## RECORDS SHOWN:

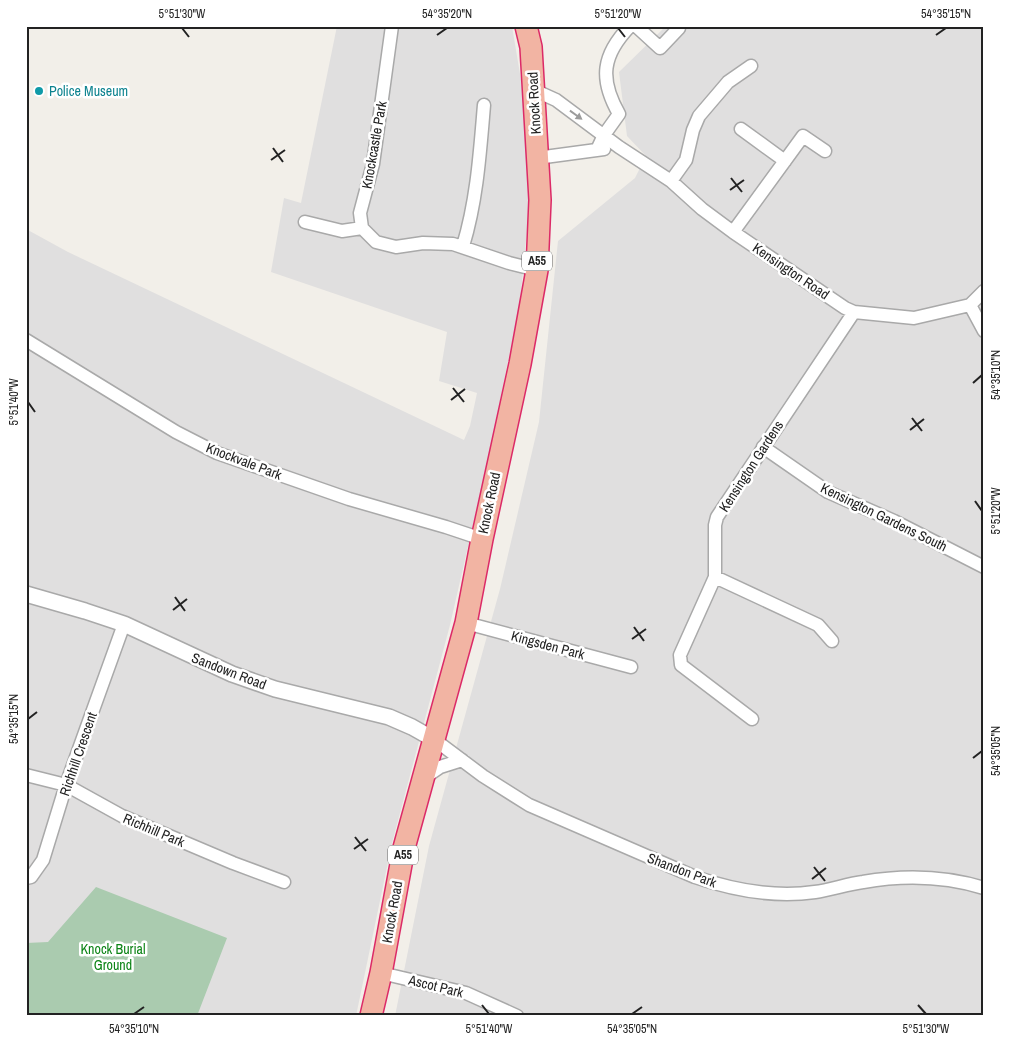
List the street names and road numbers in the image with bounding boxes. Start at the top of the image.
street label: Knock Road [523,71,545,135]
street label: Knockcastle Park [357,100,391,190]
street label: Kensington Road [749,239,833,303]
road number: A55 [522,252,552,270]
street label: Kensington Gardens [715,417,787,515]
street label: Knockvale Park [204,438,285,484]
street label: Knock Road [474,471,504,535]
street label: Kensington Gardens South [818,479,950,555]
street label: Kingsden Park [509,627,587,664]
street label: Sandown Road [189,649,269,693]
street label: Richhill Crescent [55,710,101,798]
street label: Richhill Park [121,809,188,851]
road number: A55 [388,846,418,864]
street label: Shandon Park [645,849,719,892]
street label: Knock Road [378,880,406,944]
street label: Ascot Park [406,970,465,1002]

## EXERCISE DIRECTIONS:
Leave out the pictures and reproduce the rest of the listing exactly.

## FINISHED TASK:
List the street names and road numbers in the image with bounding boxes. Start at the top of the image.
street label: Knock Road [523,71,545,135]
street label: Knockcastle Park [357,100,391,190]
street label: Kensington Road [749,239,833,303]
road number: A55 [522,252,552,270]
street label: Kensington Gardens [715,417,787,515]
street label: Knockvale Park [204,438,285,484]
street label: Knock Road [474,471,504,535]
street label: Kensington Gardens South [818,479,950,555]
street label: Kingsden Park [509,627,587,664]
street label: Sandown Road [189,649,269,693]
street label: Richhill Crescent [55,710,101,798]
street label: Richhill Park [121,809,188,851]
road number: A55 [388,846,418,864]
street label: Shandon Park [645,849,719,892]
street label: Knock Road [378,880,406,944]
street label: Ascot Park [406,970,465,1002]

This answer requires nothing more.